**Exercise prompt**
Pictures must be kept out of the copy. Every entry is to be duplicated exactly.

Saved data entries
******************************
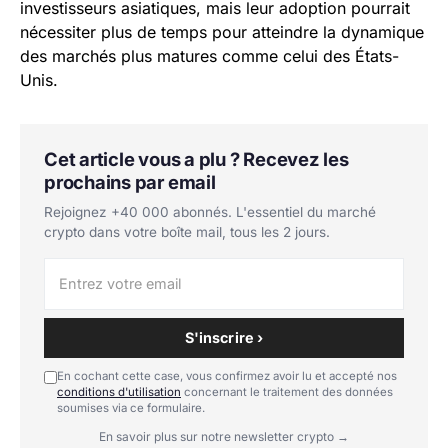
investisseurs asiatiques, mais leur adoption pourrait
nécessiter plus de temps pour atteindre la dynamique
des marchés plus matures comme celui des États-
Unis.
Cet article vous a plu ? Recevez les
prochains par email
Rejoignez +40 000 abonnés. L'essentiel du marché
crypto dans votre boîte mail, tous les 2 jours.
S'inscrire ›
En cochant cette case, vous confirmez avoir lu et accepté nos
conditions d'utilisation
concernant le traitement des données
soumises via ce formulaire.
En savoir plus sur notre newsletter crypto →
******************************
**Task result**
investisseurs asiatiques, mais leur adoption pourrait
nécessiter plus de temps pour atteindre la dynamique
des marchés plus matures comme celui des États-
Unis.
Cet article vous a plu ? Recevez les
prochains par email
Rejoignez +40 000 abonnés. L'essentiel du marché
crypto dans votre boîte mail, tous les 2 jours.
S'inscrire ›
En cochant cette case, vous confirmez avoir lu et accepté nos
conditions d'utilisation
concernant le traitement des données
soumises via ce formulaire.
En savoir plus sur notre newsletter crypto →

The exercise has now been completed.